MOHS MICROGRAPHIC SURGERY
New treatments for skin cancer are appearing and evolving rapidly in recent years. However one surgical technique has more than stood the test of time. Developed by Dr. Frederick Mohs in the 1930s, Mohs micrographic surgery has, with a few refinements, come to be embraced over the past decade by an increasing number of surgeons for an ever-widening variety of skin cancers.
Today, Mohs surgery has come to be accepted as the single most effective technique for removing Basal Cell Carcinoma and Squamous Cell Carinoma, the two most common skin cancers. It accomplishes the sparing of the greatest amount of healthy tissue while also most completely expunging cancer cells. Cure rates are unparalleled 98 percent or higher with Mohs, significantly better than the rates for standard excision or any other accepted method.
MOHS SURGERY PROCEDURE
Mohs Surgery is safe and effective, performed on an outpatient basis in your doctor's office. It may be performed by a team of highly trained specialists who each focus on different parts of treatment, or one experienced Mohs surgeon well-quipped to perform the entire procedure. During the Mohs Surgery procedure, the affected area is numbed with a local anesthetic.

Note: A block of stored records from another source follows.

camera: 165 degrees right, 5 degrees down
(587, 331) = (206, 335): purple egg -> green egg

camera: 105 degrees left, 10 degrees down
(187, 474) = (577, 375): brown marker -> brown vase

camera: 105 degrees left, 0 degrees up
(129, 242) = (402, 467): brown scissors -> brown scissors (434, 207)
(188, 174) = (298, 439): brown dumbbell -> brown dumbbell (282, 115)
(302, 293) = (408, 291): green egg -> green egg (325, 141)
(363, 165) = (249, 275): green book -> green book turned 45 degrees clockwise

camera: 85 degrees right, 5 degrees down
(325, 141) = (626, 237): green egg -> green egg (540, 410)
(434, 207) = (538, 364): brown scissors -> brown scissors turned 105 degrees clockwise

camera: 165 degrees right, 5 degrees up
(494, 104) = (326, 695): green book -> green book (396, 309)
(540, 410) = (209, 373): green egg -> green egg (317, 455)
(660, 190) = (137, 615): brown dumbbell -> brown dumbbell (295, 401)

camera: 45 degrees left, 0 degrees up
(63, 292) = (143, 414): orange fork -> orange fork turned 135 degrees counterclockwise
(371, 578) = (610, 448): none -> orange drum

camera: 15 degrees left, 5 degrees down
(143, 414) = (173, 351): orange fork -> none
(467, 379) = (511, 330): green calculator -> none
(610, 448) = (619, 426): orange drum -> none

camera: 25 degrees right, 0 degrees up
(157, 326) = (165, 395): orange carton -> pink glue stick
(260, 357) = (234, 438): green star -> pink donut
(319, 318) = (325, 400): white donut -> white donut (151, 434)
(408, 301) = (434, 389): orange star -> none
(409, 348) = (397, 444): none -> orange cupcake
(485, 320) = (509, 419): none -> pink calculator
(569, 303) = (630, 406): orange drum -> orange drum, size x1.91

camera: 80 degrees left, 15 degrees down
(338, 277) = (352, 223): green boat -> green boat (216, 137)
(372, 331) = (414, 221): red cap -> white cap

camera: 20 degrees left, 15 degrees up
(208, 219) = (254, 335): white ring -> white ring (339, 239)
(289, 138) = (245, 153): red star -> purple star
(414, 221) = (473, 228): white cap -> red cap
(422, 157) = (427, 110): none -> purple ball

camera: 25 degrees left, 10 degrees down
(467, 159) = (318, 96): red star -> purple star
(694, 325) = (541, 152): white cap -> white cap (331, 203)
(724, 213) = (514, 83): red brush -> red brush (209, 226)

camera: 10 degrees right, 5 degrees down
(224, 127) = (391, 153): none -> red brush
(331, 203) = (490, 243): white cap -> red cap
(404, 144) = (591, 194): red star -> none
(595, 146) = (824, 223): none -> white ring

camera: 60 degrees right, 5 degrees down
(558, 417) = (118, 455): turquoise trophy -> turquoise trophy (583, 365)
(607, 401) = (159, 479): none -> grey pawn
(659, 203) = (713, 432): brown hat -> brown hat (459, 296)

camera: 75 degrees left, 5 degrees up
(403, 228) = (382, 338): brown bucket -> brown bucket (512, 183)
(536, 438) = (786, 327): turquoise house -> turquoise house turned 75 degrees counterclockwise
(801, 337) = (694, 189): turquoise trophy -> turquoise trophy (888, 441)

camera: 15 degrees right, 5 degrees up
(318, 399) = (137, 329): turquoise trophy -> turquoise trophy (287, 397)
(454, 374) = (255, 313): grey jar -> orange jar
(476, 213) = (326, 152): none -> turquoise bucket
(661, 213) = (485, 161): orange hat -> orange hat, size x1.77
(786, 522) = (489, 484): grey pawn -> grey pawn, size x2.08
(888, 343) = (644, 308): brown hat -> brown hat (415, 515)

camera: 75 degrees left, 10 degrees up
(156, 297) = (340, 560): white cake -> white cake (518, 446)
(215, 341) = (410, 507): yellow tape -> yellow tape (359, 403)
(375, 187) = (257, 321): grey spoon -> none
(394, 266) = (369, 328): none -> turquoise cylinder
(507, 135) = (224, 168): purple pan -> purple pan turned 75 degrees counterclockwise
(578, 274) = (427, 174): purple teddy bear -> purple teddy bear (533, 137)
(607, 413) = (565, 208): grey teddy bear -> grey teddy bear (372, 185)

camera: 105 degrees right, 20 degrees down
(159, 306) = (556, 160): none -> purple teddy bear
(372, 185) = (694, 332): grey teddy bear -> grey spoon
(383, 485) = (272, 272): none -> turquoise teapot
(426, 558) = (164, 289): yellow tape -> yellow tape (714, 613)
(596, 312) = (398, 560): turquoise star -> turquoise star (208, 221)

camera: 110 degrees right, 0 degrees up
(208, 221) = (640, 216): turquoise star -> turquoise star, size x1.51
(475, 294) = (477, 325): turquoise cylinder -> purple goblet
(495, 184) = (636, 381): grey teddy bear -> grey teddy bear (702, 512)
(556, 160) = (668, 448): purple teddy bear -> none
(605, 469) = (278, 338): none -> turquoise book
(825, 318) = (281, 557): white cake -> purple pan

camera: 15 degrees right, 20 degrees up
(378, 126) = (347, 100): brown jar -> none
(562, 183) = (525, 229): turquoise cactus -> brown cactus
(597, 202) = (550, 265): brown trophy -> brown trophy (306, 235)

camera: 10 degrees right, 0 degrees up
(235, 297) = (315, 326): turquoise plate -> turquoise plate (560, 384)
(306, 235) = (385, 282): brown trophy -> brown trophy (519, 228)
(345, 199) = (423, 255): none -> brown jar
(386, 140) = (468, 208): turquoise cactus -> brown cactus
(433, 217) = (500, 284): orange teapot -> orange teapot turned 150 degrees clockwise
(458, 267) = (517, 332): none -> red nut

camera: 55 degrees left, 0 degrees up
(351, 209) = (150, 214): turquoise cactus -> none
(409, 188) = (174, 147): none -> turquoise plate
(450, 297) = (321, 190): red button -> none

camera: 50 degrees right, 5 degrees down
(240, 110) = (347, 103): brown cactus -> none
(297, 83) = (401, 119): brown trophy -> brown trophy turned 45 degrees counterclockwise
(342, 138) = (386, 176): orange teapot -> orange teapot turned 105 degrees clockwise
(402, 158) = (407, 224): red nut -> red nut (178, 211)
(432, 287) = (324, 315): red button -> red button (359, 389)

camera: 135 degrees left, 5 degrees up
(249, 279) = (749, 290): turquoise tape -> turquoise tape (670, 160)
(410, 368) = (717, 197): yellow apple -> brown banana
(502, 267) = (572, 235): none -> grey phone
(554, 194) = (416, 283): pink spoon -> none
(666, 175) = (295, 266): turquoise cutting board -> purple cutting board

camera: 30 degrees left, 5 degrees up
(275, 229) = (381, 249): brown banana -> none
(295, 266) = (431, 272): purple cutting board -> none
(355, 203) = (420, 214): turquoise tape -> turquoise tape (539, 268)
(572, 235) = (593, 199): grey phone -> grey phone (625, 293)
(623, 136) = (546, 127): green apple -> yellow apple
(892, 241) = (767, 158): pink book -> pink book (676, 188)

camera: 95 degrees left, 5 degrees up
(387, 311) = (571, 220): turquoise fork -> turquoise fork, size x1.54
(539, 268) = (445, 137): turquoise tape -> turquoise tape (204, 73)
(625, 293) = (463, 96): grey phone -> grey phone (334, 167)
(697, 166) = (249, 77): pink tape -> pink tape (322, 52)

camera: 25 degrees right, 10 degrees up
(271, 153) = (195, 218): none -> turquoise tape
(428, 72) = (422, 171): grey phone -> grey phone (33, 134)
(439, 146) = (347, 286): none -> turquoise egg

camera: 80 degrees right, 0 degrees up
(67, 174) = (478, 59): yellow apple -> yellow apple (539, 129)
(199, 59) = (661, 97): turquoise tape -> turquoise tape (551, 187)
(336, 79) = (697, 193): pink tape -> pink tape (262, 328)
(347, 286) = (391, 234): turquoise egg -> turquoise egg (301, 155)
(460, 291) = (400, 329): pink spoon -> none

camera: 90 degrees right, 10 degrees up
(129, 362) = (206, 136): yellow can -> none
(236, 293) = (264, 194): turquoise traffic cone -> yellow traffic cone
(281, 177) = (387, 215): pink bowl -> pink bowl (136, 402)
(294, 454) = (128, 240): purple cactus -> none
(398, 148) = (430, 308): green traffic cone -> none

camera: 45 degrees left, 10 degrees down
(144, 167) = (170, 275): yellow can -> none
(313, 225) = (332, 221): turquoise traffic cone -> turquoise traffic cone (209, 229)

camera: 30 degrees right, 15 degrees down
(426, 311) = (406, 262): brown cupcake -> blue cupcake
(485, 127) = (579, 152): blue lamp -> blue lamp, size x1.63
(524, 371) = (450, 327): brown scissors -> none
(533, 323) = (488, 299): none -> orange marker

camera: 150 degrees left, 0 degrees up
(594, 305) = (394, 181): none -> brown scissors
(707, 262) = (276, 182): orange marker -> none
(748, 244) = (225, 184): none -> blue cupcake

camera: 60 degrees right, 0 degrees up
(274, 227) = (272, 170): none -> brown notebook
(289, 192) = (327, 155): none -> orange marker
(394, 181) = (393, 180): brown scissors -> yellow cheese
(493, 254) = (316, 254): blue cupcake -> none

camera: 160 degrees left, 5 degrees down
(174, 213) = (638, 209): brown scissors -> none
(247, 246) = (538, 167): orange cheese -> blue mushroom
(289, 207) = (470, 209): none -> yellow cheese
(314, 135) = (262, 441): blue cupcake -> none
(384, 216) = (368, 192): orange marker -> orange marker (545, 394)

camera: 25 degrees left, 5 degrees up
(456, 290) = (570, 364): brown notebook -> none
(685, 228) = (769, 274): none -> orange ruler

Small layers of skin are removed and the the area is closely examined to see if the cancer has been thoroughly eradicated.
RECOVERY AND RESULTS FROM MOHS SURGERY
After Mohs surgery, patients may experience mild discomfort, bruising and swelling around the treated area. Your surgeon may recommend pain relievers after the procedure to help manage any pain.
RISKS OF MOHS SURGERY
As with any surgical procedure, Mohs surgery carries risks. Some of these risks include bleeding from the wound, bleeding into the wound, pain or tenderness around the surgical site, and infection. Infection is uncommon, but can usually be treated with oral antibiotics.